Nicholas P Tatonetti


2026

This paper provides an overview of Task 6 from the Social Media Mining for Health/Health Real-World Data shared task (#SMM4H-HeaRD 2026), which focused on predicting TNM staging from pathology reports from TCGA. Seven teams submitted systems spanning fine-tuned clinical encoders, open-source generative LLMs, and closed-source API models. On a straightforward test set, most teams achieved near-perfect F1 scores (average 0.993, 0.972, and 0.957 for T, N, and M). However, on a harder tiebreak set where explicit TNM notation was removed and staging had to be inferred from clinical descriptions, performance dropped substantially (average 0.725, 0.783, and 0.846).
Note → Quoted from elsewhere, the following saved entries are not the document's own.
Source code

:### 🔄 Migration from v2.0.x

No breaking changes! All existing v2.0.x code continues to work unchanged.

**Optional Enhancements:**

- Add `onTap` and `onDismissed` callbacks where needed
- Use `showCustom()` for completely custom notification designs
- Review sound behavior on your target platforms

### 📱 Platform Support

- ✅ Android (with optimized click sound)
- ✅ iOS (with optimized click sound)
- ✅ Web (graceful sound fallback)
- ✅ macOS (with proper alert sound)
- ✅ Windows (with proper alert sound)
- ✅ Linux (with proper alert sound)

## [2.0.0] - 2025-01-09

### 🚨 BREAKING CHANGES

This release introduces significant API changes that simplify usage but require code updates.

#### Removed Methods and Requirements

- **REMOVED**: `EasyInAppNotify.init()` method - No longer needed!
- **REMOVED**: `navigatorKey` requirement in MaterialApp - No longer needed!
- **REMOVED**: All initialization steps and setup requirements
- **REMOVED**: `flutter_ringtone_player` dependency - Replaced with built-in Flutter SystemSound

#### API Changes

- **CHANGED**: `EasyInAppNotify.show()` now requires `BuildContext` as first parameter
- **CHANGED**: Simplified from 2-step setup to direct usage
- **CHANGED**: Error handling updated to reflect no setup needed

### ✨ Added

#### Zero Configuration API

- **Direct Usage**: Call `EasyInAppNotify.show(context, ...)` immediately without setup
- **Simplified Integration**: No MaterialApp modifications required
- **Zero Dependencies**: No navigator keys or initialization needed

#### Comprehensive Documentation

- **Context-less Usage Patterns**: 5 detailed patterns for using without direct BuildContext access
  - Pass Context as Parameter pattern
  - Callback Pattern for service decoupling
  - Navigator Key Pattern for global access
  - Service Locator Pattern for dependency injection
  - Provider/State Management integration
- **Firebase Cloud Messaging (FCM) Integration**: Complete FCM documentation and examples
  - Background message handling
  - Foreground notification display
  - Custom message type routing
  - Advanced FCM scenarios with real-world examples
Notably, the two teams using large closed-source API models generalized best to the harder set, achieving the highest T and N scores despite not leading on the easy set. These results suggest that while fine-tuned domain-specific encoders excel at surface-level extraction, larger general-purpose LLMs may be more robust when staging must be inferred from contextual clinical findings. All teams surpassed baseline overall performance on both test sets.

2024

SMM4H 2024 Task 1 is focused on the identification of standardized Adverse Drug Events (ADEs) in tweets. We introduce a novel Retrieval-Augmented Generation (RAG) method, leveraging the capabilities of Llama 3, GPT-4, and the SFR-embedding-mistral model, along with few-shot prompting techniques, to map colloquial tweet language to MedDRA Preferred Terms (PTs) without relying on extensive training datasets. Our method achieved competitive performance, with an F1 score of 0.359 in the normalization task and 0.392 in the named entity recognition (NER) task. Notably, our model demonstrated robustness in identifying previously unseen MedDRA PTs (F1=0.363) greatly surpassing the median task score of 0.141 for such terms.